Skills day: Will Allen, Netskills: Website Audit / Evaluation
Will Allen explains how Netskills looks under the bonnet of websites
The idea of audit often makes people nervous - wonder what it’s going to reveal when have spent so much time on a site. But don’t be overly-precious about your websites. So I will give a broad outline of what we look out for - a few tips and tools and options.
What are we evaluating?
JISC requirements: technical issues (validation and web standards, browser checking), usability/acessibility issues (navigation, contact details, searchability), pages content (printing of pages, quality of writing, text formatting)
It’s a bit like an MOT - we look under the bonnet…
So we looked at a variety of JISC project websites. Did they have validation to modern web standards? Think of website as an aircraft carrier - it’s the carrier of your information. In terms of validation and page-checking is to compare process of writing a web page to process we would do when word processing - spellchecking, checking for grammar etc - you;re checking against formal standards. Same with the webpage - checking it against the grammar of html to make sue that have the pages written with sound structure. It’s about adding semantic structure to information.
Separation of structure from style - keep them separate and then people can choose whether to merge the two or not. If on a slow connection may want to turn off style stuff and just have the structure.
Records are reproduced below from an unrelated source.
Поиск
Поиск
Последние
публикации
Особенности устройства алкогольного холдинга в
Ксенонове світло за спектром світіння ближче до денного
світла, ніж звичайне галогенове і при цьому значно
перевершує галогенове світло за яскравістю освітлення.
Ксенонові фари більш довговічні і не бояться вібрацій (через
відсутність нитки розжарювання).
Firefox - go to view-pagestyle-no style and can view just the html - can be v revealing - essentially left with links and then the key information on the page.
Zen Garden - a well-structured page with the same content styled differently by different designers - shows the difference a stylesheet can make.
A List Apart - has good features and good example of how to use css to make very easily printable pages.
Test your site: validate your pages, turn off stylesheets, turn off javascript, check your 404 pages - what happens when someone finds a broken link? - test your pages in a range of browsers - do a Q+D check for semantic heading structure, the underpinning of the site
Accessibility: sound underlying structure is vital - make sure all internet users, regardless of ability, can obtain information from your site - it’s about increasing he number of people who can access and gain from your site. Try testing your pages just by navigating with the keyboard rather than with a mouse. Many tools out there claim to check for accessibility but what do they check against? Might be WCAG1.0 and so on but what do they tell you? You need to find out from your users. A formal investigation by the 2004 Disability Rights Commission found that about 80% failed the lowest level in WCAG 1.0. Automated tools cannot verify compliance - 45% of user-detected problems do not directly violate a checkpoint. Trade-off between the so-called guidelines and what users tell you that they find difficulty. Disabled users said they felt that sites did not take into account their specific needs. Many users do not know about the range of accessibility features in most operating systems and browsers. Involving disbaled users in the design and testing process is likelt to improve usability for all.
A holistic approach: do you know who your audience is? what kind of expertise and knowledge do they have? so a holitic approach might find solutions from a variety of sources
Usability: it’s about happier users - can they find what they are looking for quickly and easily? Usability can only really be tested by the users themselves. The web team are far too tied up in it.
Economic and Social data service: has a section for new users which draws them in and makes it easy from them
Page content: understand the way users process web pages - who are you writing for? do you use appropriate language for them? tends to be less formal than print.
Consider two options: tell them quick before they go OR encourage users to “stay awhile”
Language is an integral part of design - establish trust and web credibility through spelling and grammar, up-to-date links, reviewed links. Keep thinking about your audience - entice them to find out more
Netskills audit: independent and expert website evaluation - includes a structured report - also does in-depth user testing
Comment: Brian: one thing that has changed is that web is increasingly about applications rather than information - new WCAG guidelines have changed and there’s a conflict between richer usability and compliance with strict guidelines - depends on the purpose of the resource and knowing who your users are - about widening participation.